Starbuck laughed. "As we speak Cassie's making eyes across a table at Bojay."

"Doesn't seem to have blighted your life?"

"Not hardly. Like I said, sometimes you just don't want one around."

"Huh," Boomer said eloquently. Starbuck laughed and pulled out a fumarillo. They sat
in easy silence and drank.

Starbuck watched his oldest friend through the rising smoke. Perhaps it was just him,
this new quality he was sensing. He'd come very close to death a few times before, and
he knew it had a tendency to make him look for someone to hang on to... But Boomer?
And the thing, what ever it was... unless he was fooling himself in a big way, it wasn't
in him. So he looked and thought and drank.

And maybe it was the drink, though it was only grog, but he found himself looking at
Boomer as if he'd never seen him before. And liking what he was seeing, too: the sturdy
compact body, dark brown like that sweet Leonid toffee or kava beans, and those dark
night-sky eyes, so damned beautiful. When that thought arrived, Starbuck felt like he
should have been startled by it, but he wasn't. Instead, he found himself thinking about
other things he'd noticed over the years and discounted completely. When he finally
spoke, it was to say,

"But you don't, do you? I mean ever?"

Boomer looked at him in puzzlement. "Don't what, Bucko?" he asked. "Did I miss something?"

"No... Maybe I did."

Boomer shook his head. "That's not that likely."

"Yeah, you'd think so... That's why."

"You know, you're not making much sense."

"Aren't I?"

"Not much. Either that or I'm a lot drunker than I think I am. Or you are."

"Just drunk enough," Starbuck said softly. "Just enough." He pulled some cubits out of
his pocket and dropped them on the table. "Let's go someplace else."

Boomer blinked at him but stood up. "Sure," he said agreeably. "Got someplace in mind?"

Starbuck hadn't let the easy access to the Rising Star cause him to lose track
of places to go that weren't full of other people. After all, sometimes you were
confined to the Galactica and sometimes you couldn't afford the Star, and
sometimes you just didn't want to wait as long as it took to get there. So where to go
wasn't a problem.
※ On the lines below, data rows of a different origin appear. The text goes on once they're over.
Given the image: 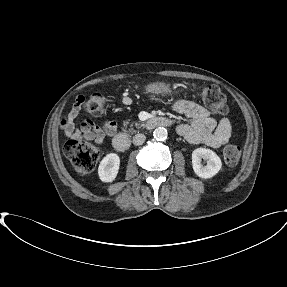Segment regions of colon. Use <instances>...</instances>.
<instances>
[{
    "instance_id": "1",
    "label": "colon",
    "mask_w": 287,
    "mask_h": 287,
    "mask_svg": "<svg viewBox=\"0 0 287 287\" xmlns=\"http://www.w3.org/2000/svg\"><path fill=\"white\" fill-rule=\"evenodd\" d=\"M202 100L208 109L215 114H226L229 111L225 94L215 85H207L202 89ZM77 103L94 118H101L106 112V99L101 93H93L88 97H79ZM65 151L69 155L75 170L82 175L90 173L96 166L101 150L95 144L80 136L68 135L65 141ZM224 160L229 165L238 163L241 148L237 145H227L223 151Z\"/></svg>"
}]
</instances>
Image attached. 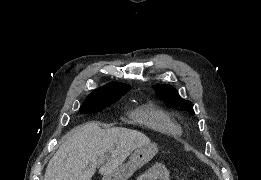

What he was worrying over a little bit was, what to do if he was
wrong about what he'd seen in Boomer's eyes at the table just now, in the landing bay
earlier, and in flashes over the last dozen yahrens.

Drunk, he supposed, was the best excuse. But somehow he didn't think he'd need much of
an excuse even if he was wrong. Boomer and he went further back than he and Apollo.
The Leonid was always there, in the background... always there. He'd seen a lot worse
from Starbuck than a misplaced pass and never so much as flinched.

In fact, that was the biggest risk of this whole notion: Boomer was a solid, steady,
decent man who always saw several metrics below the surface. He wasn't easily
dazzled. And he could do a lot better.

But he never has.

Starbuck held that close and warmed himself at it.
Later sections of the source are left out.